But not all stories in the book are so pleasant nor do they have such a happy end.
"After day-break, while we were all talking together, Adjutant-Major Delaitre came up. He was the worst man I've ever known and the cruellest, doing wrong for the mere pleasure of doing it. He began to talk, and, greatly to our surprise, seemed much troubled by Béloque's tragic death. "Poor Béloque!" he said; 'I am very sorry I ever behaved badly to him.' Just then a voice in my ear (what voice I never knew) said: 'He will die very soon". Others heard it also. He seemed sincerely sorry for all his bad behaviour to those under him, especially to us non-commissioned officers. I do not think there was a man in the regiment who wouldn't have rejoiced to see him carried off by a bullet. We called him Peter the Cruel."
Delaitre died the next day from enemy fire in the presence of Bourgogne and other comrades. His last words were: "For God's sake take my pistols and blow my brains out!"

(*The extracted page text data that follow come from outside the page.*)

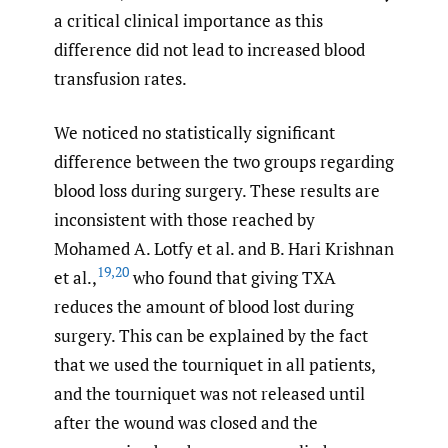
a critical clinical importance as this
difference did not lead to increased blood
transfusion rates.
We noticed no statistically significant
difference between the two groups regarding
blood loss during surgery. These results are
inconsistent with those reached by
Mohamed A. Lotfy et al. and B. Hari Krishnan
19
,
20
et al.,
who found that giving TXA
reduces the amount of blood lost during
surgery. This can be explained by the fact
that we used the tourniquet in all patients,
and the tourniquet was not released until
after the wound was closed and the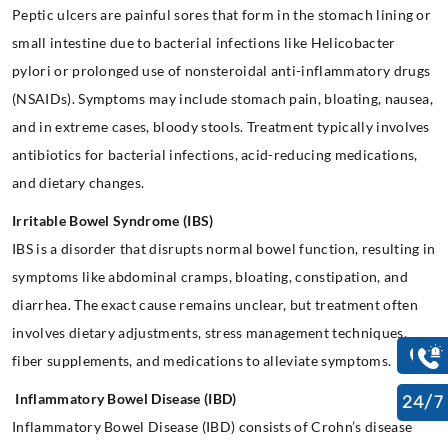
Peptic ulcers are painful sores that form in the stomach lining or
small intestine due to bacterial infections like Helicobacter
pylori or prolonged use of nonsteroidal anti-inflammatory drugs
(NSAIDs). Symptoms may include stomach pain, bloating, nausea,
and in extreme cases, bloody stools. Treatment typically involves
antibiotics for bacterial infections, acid-reducing medications,
and dietary changes.
Irritable Bowel Syndrome (IBS)
IBS is a disorder that disrupts normal bowel function, resulting in
symptoms like abdominal cramps, bloating, constipation, and
diarrhea. The exact cause remains unclear, but treatment often
involves dietary adjustments, stress management techniques,
fiber supplements, and medications to alleviate symptoms.
Inflammatory Bowel Disease (IBD)
24/7
Inflammatory Bowel Disease (IBD) consists of Crohn’s disease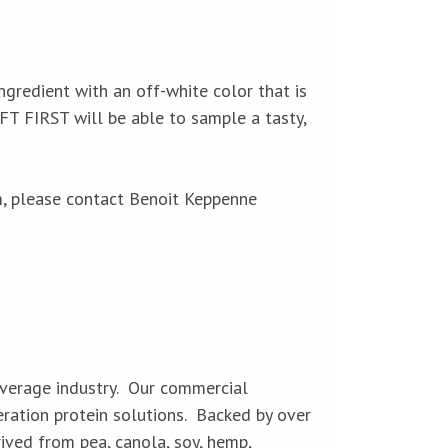
ingredient with an off-white color that is
IFT FIRST will be able to sample a tasty,
m, please contact Benoit Keppenne
everage industry. Our commercial
eration protein solutions. Backed by over
ived from pea, canola, soy, hemp,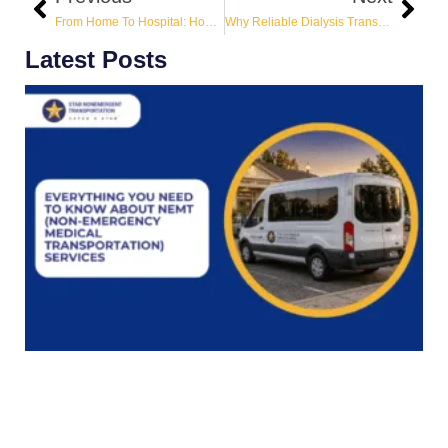
From Home To Hospital: How Non-Emergency Transportation Keeps Patients Moving Safely?
Why Reliable Dialysis Transportation Is A Lifeline?
Latest Posts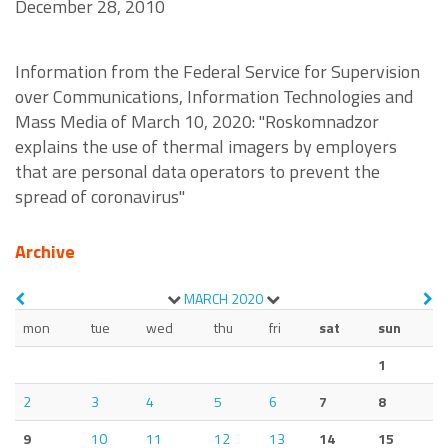
December 28, 2010
Information from the Federal Service for Supervision
over Communications, Information Technologies and
Mass Media of March 10, 2020: "Roskomnadzor
explains the use of thermal imagers by employers
that are personal data operators to prevent the
spread of coronavirus"
Archive
MARCH
2020
mon
tue
wed
thu
fri
sat
sun
1
2
3
4
5
6
7
8
9
10
11
12
13
14
15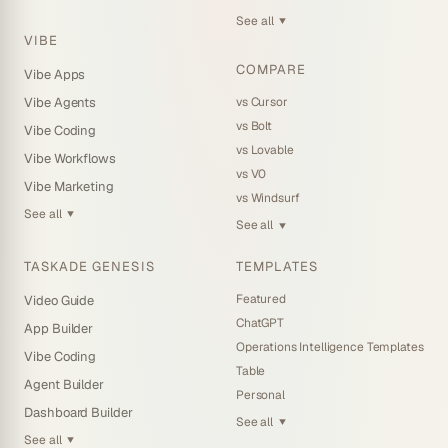
See all
▼
VIBE
COMPARE
Vibe Apps
vs Cursor
Vibe Agents
vs Bolt
Vibe Coding
vs Lovable
Vibe Workflows
vs V0
Vibe Marketing
vs Windsurf
See all
▼
See all
▼
TASKADE GENESIS
TEMPLATES
Featured
Video Guide
ChatGPT
App Builder
Operations Intelligence Templates
Vibe Coding
Table
Agent Builder
Personal
Dashboard Builder
See all
▼
See all
▼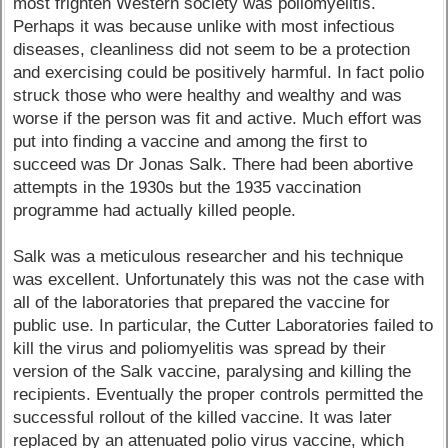
most frighten Western society was poliomyelitis.
Perhaps it was because unlike with most infectious
diseases, cleanliness did not seem to be a protection
and exercising could be positively harmful. In fact polio
struck those who were healthy and wealthy and was
worse if the person was fit and active. Much effort was
put into finding a vaccine and among the first to
succeed was Dr Jonas Salk. There had been abortive
attempts in the 1930s but the 1935 vaccination
programme had actually killed people.
Salk was a meticulous researcher and his technique
was excellent. Unfortunately this was not the case with
all of the laboratories that prepared the vaccine for
public use. In particular, the Cutter Laboratories failed to
kill the virus and poliomyelitis was spread by their
version of the Salk vaccine, paralysing and killing the
recipients. Eventually the proper controls permitted the
successful rollout of the killed vaccine. It was later
replaced by an attenuated polio virus vaccine, which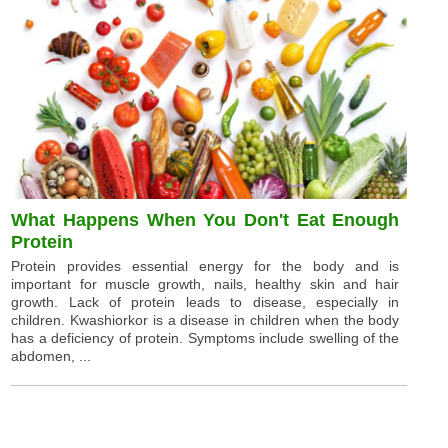
What Happens When You Don't Eat Enough
Protein
Protein provides essential energy for the body and is
important for muscle growth, nails, healthy skin and hair
growth. Lack of protein leads to disease, especially in
children. Kwashiorkor is a disease in children when the body
has a deficiency of protein. Symptoms include swelling of the
abdomen, ...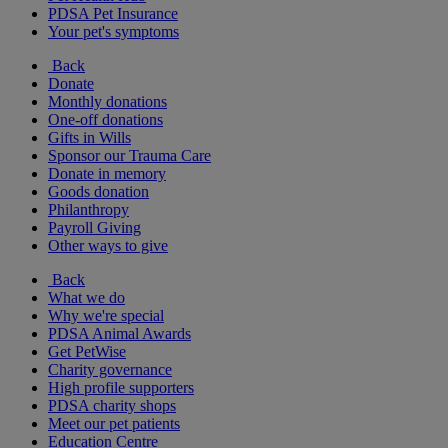
PDSA Pet Insurance
Your pet's symptoms
Back
Donate
Monthly donations
One-off donations
Gifts in Wills
Sponsor our Trauma Care
Donate in memory
Goods donation
Philanthropy
Payroll Giving
Other ways to give
Back
What we do
Why we're special
PDSA Animal Awards
Get PetWise
Charity governance
High profile supporters
PDSA charity shops
Meet our pet patients
Education Centre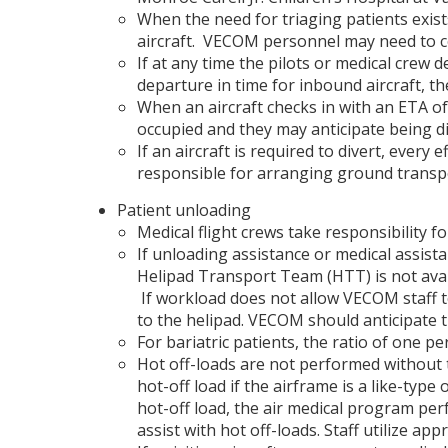
When the need for triaging patients exis
aircraft. VECOM personnel may need to co
If at any time the pilots or medical crew d
departure in time for inbound aircraft, t
When an aircraft checks in with an ETA o
occupied and they may anticipate being di
If an aircraft is required to divert, ever
responsible for arranging ground transport
Patient unloading
Medical flight crews take responsibility f
If unloading assistance or medical assist
Helipad Transport Team (HTT) is not avail
If workload does not allow VECOM staff t
to the helipad. VECOM should anticipate t
For bariatric patients, the ratio of one p
Hot off-loads are not performed without 
hot-off load if the airframe is a like-type 
hot-off load, the air medical program per
assist with hot off-loads. Staff utilize a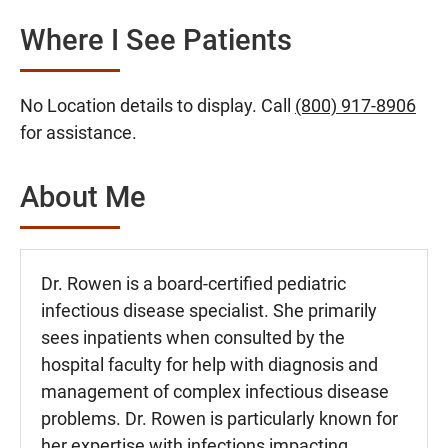
Where I See Patients
No Location details to display. Call
(800) 917-8906
for assistance.
About Me
Dr. Rowen is a board-certified pediatric
infectious disease specialist. She primarily
sees inpatients when consulted by the
hospital faculty for help with diagnosis and
management of complex infectious disease
problems. Dr. Rowen is particularly known for
her expertise with infections impacting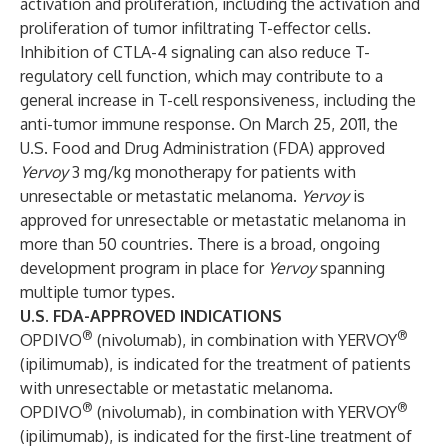
activation and proliferation, including the activation and
proliferation of tumor infiltrating T-effector cells.
Inhibition of CTLA-4 signaling can also reduce T-
regulatory cell function, which may contribute to a
general increase in T-cell responsiveness, including the
anti-tumor immune response. On March 25, 2011, the
U.S. Food and Drug Administration (FDA) approved
Yervoy
3 mg/kg monotherapy for patients with
unresectable or metastatic melanoma.
Yervoy
is
approved for unresectable or metastatic melanoma in
more than 50 countries. There is a broad, ongoing
development program in place for
Yervoy
spanning
multiple tumor types.
U.S. FDA-APPROVED INDICATIONS
®
®
OPDIVO
(nivolumab), in combination with YERVOY
(ipilimumab), is indicated for the treatment of patients
with unresectable or metastatic melanoma.
®
®
OPDIVO
(nivolumab), in combination with YERVOY
(ipilimumab), is indicated for the first-line treatment of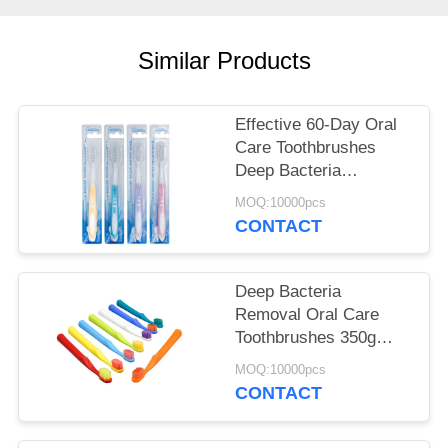
POLICY
Similar Products
Effective 60-Day Oral
Care Toothbrushes
Deep Bacteria
Removal Gentle
MOQ:10000pcs
Cleaning
CONTACT
Deep Bacteria
Removal Oral Care
Toothbrushes 350g
White Paper Box 60-
MOQ:10000pcs
Day Usage
CONTACT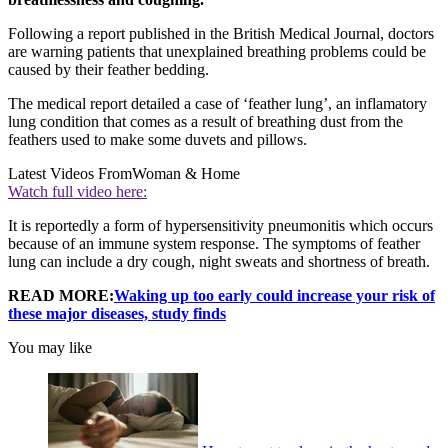
Following a report published in the British Medical Journal, doctors
are warning patients that unexplained breathing problems could be
caused by their feather bedding.
The medical report detailed a case of ‘feather lung’, an inflamatory
lung condition that comes as a result of breathing dust from the
feathers used to make some duvets and pillows.
Latest Videos From
Woman & Home
Watch full video here:
It is reportedly a form of hypersensitivity pneumonitis which occurs
because of an immune system response. The symptoms of feather
lung can include a dry cough, night sweats and shortness of breath.
READ MORE:
Waking up too early could increase your risk of
these major diseases, study finds
You may like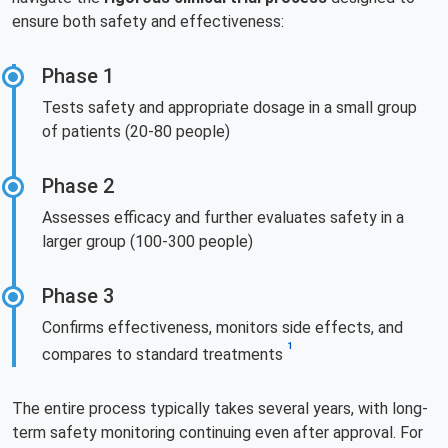
ensure both safety and effectiveness:
Phase 1
Tests safety and appropriate dosage in a small group
of patients (20-80 people)
Phase 2
Assesses efficacy and further evaluates safety in a
larger group (100-300 people)
Phase 3
Confirms effectiveness, monitors side effects, and
1
compares to standard treatments
The entire process typically takes several years, with long-
term safety monitoring continuing even after approval. For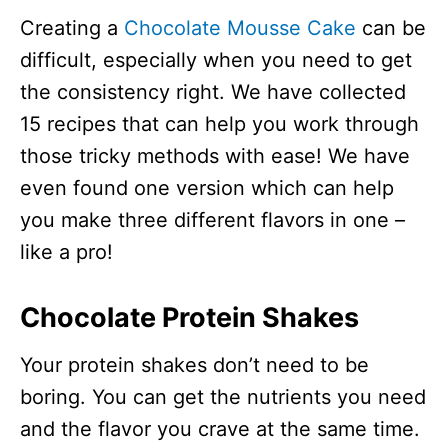
Creating a
Chocolate Mousse Cake
can be
difficult, especially when you need to get
the consistency right. We have collected
15 recipes that can help you work through
those tricky methods with ease! We have
even found one version which can help
you make three different flavors in one –
like a pro!
Chocolate Protein Shakes
Your protein shakes don’t need to be
boring. You can get the nutrients you need
and the flavor you crave at the same time.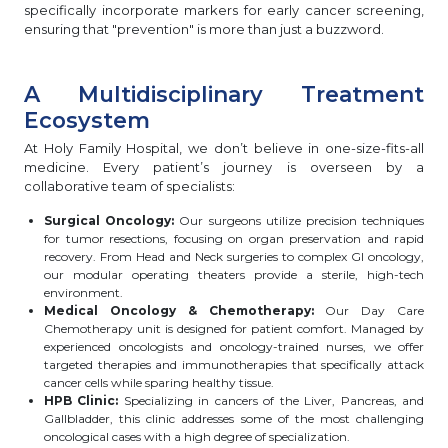
specifically incorporate markers for early cancer screening,
ensuring that "prevention" is more than just a buzzword.
A Multidisciplinary Treatment
Ecosystem
At Holy Family Hospital, we don’t believe in one-size-fits-all
medicine. Every patient’s journey is overseen by a
collaborative team of specialists:
Surgical Oncology:
Our surgeons utilize precision techniques
for tumor resections, focusing on organ preservation and rapid
recovery. From Head and Neck surgeries to complex GI oncology,
our modular operating theaters provide a sterile, high-tech
environment.
Medical Oncology & Chemotherapy:
Our Day Care
Chemotherapy unit is designed for patient comfort. Managed by
experienced oncologists and oncology-trained nurses, we offer
targeted therapies and immunotherapies that specifically attack
cancer cells while sparing healthy tissue.
HPB Clinic:
Specializing in cancers of the Liver, Pancreas, and
Gallbladder, this clinic addresses some of the most challenging
oncological cases with a high degree of specialization.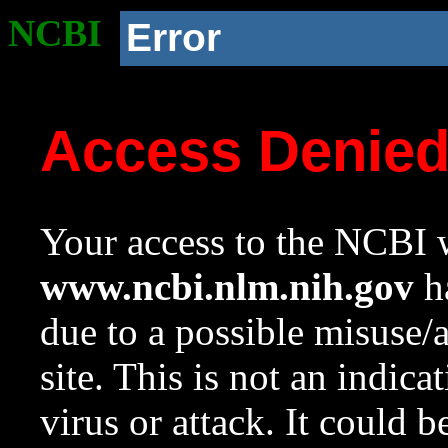
NCBI
Error
Access Denie
Your access to the NCBI w
www.ncbi.nlm.nih.gov
ha
due to a possible misuse/
site. This is not an indica
virus or attack. It could 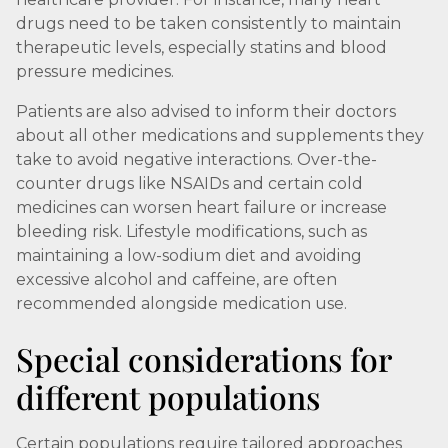
drugs need to be taken consistently to maintain
therapeutic levels, especially statins and blood
pressure medicines.
Patients are also advised to inform their doctors
about all other medications and supplements they
take to avoid negative interactions. Over-the-
counter drugs like NSAIDs and certain cold
medicines can worsen heart failure or increase
bleeding risk. Lifestyle modifications, such as
maintaining a low-sodium diet and avoiding
excessive alcohol and caffeine, are often
recommended alongside medication use.
Special considerations for
different populations
Certain populations require tailored approaches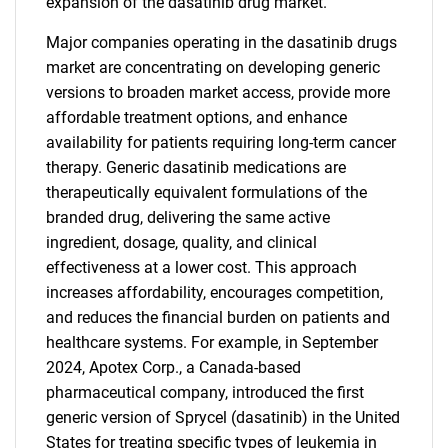
expansion of the dasatinib drug market.
Major companies operating in the dasatinib drugs
market are concentrating on developing generic
versions to broaden market access, provide more
affordable treatment options, and enhance
availability for patients requiring long-term cancer
therapy. Generic dasatinib medications are
therapeutically equivalent formulations of the
branded drug, delivering the same active
ingredient, dosage, quality, and clinical
effectiveness at a lower cost. This approach
increases affordability, encourages competition,
and reduces the financial burden on patients and
healthcare systems. For example, in September
2024, Apotex Corp., a Canada-based
pharmaceutical company, introduced the first
generic version of Sprycel (dasatinib) in the United
States for treating specific types of leukemia in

"No one dared do this service for him", continues Bourgogne, "and without answering we went on our way -most luckily as it happened, for before we had gone six yards a second discharge carried off three of our men behind us, killing the Adjutant-Major."
The book is invaluable for scholars but also for those who just love history. And one can't help thinking that history repeats itself. Greed, the desire for power and glory, is always there. But also some pure feelings, "from war to love, and from love to war!" as Bourgogne says.